* **Task details**
The records below are to be written out again, exactly as they appear.

* **Supplied records**
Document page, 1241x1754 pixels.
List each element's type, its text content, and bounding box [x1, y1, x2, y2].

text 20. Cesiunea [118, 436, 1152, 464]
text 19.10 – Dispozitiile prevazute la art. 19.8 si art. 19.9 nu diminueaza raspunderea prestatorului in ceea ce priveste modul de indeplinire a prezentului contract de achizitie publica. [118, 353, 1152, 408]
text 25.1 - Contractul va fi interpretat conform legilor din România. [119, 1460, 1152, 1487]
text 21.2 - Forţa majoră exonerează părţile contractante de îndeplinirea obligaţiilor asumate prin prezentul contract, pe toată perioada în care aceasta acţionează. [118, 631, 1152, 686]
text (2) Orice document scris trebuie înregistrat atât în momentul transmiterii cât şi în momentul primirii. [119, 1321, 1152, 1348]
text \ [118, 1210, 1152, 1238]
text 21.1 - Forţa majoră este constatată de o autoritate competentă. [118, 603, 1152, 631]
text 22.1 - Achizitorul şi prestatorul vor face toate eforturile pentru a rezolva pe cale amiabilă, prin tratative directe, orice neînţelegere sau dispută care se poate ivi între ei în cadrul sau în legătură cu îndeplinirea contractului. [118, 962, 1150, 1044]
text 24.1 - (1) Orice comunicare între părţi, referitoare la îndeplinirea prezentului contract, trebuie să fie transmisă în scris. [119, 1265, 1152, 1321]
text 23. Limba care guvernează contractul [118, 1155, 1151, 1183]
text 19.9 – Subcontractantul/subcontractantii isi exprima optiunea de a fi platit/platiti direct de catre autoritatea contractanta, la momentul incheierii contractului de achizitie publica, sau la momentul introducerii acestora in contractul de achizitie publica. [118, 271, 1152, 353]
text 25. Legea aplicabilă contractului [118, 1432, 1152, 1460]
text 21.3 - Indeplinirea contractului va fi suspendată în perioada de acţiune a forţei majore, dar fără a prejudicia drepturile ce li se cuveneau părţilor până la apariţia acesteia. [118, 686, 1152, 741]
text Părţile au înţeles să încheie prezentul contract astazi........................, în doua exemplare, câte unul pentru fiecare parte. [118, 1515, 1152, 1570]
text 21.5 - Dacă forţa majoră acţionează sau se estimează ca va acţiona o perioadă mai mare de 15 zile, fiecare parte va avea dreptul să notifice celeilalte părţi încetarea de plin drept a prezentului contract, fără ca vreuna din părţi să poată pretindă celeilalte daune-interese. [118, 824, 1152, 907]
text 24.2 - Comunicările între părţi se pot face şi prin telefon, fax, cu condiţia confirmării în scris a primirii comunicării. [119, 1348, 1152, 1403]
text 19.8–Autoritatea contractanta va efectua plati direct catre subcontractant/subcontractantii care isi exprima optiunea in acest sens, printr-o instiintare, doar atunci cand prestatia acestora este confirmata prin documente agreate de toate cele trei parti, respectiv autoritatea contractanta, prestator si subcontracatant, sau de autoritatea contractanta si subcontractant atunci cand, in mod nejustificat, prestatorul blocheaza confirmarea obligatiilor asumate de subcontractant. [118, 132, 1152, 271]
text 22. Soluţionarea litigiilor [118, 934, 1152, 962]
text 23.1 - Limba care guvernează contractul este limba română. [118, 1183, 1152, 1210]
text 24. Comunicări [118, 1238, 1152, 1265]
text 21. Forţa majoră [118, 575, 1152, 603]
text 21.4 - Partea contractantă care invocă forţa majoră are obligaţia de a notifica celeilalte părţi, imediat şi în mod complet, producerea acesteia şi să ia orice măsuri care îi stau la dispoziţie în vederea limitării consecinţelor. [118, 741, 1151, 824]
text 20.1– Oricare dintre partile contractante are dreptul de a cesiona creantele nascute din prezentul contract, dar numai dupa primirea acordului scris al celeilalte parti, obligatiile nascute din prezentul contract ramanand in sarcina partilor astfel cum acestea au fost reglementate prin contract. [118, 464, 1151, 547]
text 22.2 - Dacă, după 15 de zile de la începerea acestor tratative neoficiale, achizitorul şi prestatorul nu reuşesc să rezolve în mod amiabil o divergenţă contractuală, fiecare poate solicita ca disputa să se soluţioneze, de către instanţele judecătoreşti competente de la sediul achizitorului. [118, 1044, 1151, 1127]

* **Output below**
Document page, 1241x1754 pixels.
List each element's type, its text content, and bounding box [x1, y1, x2, y2].

text 20. Cesiunea [118, 436, 1152, 464]
text 19.10 – Dispozitiile prevazute la art. 19.8 si art. 19.9 nu diminueaza raspunderea prestatorului in ceea ce priveste modul de indeplinire a prezentului contract de achizitie publica. [118, 353, 1152, 408]
text 25.1 - Contractul va fi interpretat conform legilor din România. [119, 1460, 1152, 1487]
text 21.2 - Forţa majoră exonerează părţile contractante de îndeplinirea obligaţiilor asumate prin prezentul contract, pe toată perioada în care aceasta acţionează. [118, 631, 1152, 686]
text (2) Orice document scris trebuie înregistrat atât în momentul transmiterii cât şi în momentul primirii. [119, 1321, 1152, 1348]
text \ [118, 1210, 1152, 1238]
text 21.1 - Forţa majoră este constatată de o autoritate competentă. [118, 603, 1152, 631]
text 22.1 - Achizitorul şi prestatorul vor face toate eforturile pentru a rezolva pe cale amiabilă, prin tratative directe, orice neînţelegere sau dispută care se poate ivi între ei în cadrul sau în legătură cu îndeplinirea contractului. [118, 962, 1150, 1044]
text 24.1 - (1) Orice comunicare între părţi, referitoare la îndeplinirea prezentului contract, trebuie să fie transmisă în scris. [119, 1265, 1152, 1321]
text 23. Limba care guvernează contractul [118, 1155, 1151, 1183]
text 19.9 – Subcontractantul/subcontractantii isi exprima optiunea de a fi platit/platiti direct de catre autoritatea contractanta, la momentul incheierii contractului de achizitie publica, sau la momentul introducerii acestora in contractul de achizitie publica. [118, 271, 1152, 353]
text 25. Legea aplicabilă contractului [118, 1432, 1152, 1460]
text 21.3 - Indeplinirea contractului va fi suspendată în perioada de acţiune a forţei majore, dar fără a prejudicia drepturile ce li se cuveneau părţilor până la apariţia acesteia. [118, 686, 1152, 741]
text Părţile au înţeles să încheie prezentul contract astazi........................, în doua exemplare, câte unul pentru fiecare parte. [118, 1515, 1152, 1570]
text 21.5 - Dacă forţa majoră acţionează sau se estimează ca va acţiona o perioadă mai mare de 15 zile, fiecare parte va avea dreptul să notifice celeilalte părţi încetarea de plin drept a prezentului contract, fără ca vreuna din părţi să poată pretindă celeilalte daune-interese. [118, 824, 1152, 907]
text 24.2 - Comunicările între părţi se pot face şi prin telefon, fax, cu condiţia confirmării în scris a primirii comunicării. [119, 1348, 1152, 1403]
text 19.8–Autoritatea contractanta va efectua plati direct catre subcontractant/subcontractantii care isi exprima optiunea in acest sens, printr-o instiintare, doar atunci cand prestatia acestora este confirmata prin documente agreate de toate cele trei parti, respectiv autoritatea contractanta, prestator si subcontracatant, sau de autoritatea contractanta si subcontractant atunci cand, in mod nejustificat, prestatorul blocheaza confirmarea obligatiilor asumate de subcontractant. [118, 132, 1152, 271]
text 22. Soluţionarea litigiilor [118, 934, 1152, 962]
text 23.1 - Limba care guvernează contractul este limba română. [118, 1183, 1152, 1210]
text 24. Comunicări [118, 1238, 1152, 1265]
text 21. Forţa majoră [118, 575, 1152, 603]
text 21.4 - Partea contractantă care invocă forţa majoră are obligaţia de a notifica celeilalte părţi, imediat şi în mod complet, producerea acesteia şi să ia orice măsuri care îi stau la dispoziţie în vederea limitării consecinţelor. [118, 741, 1151, 824]
text 20.1– Oricare dintre partile contractante are dreptul de a cesiona creantele nascute din prezentul contract, dar numai dupa primirea acordului scris al celeilalte parti, obligatiile nascute din prezentul contract ramanand in sarcina partilor astfel cum acestea au fost reglementate prin contract. [118, 464, 1151, 547]
text 22.2 - Dacă, după 15 de zile de la începerea acestor tratative neoficiale, achizitorul şi prestatorul nu reuşesc să rezolve în mod amiabil o divergenţă contractuală, fiecare poate solicita ca disputa să se soluţioneze, de către instanţele judecătoreşti competente de la sediul achizitorului. [118, 1044, 1151, 1127]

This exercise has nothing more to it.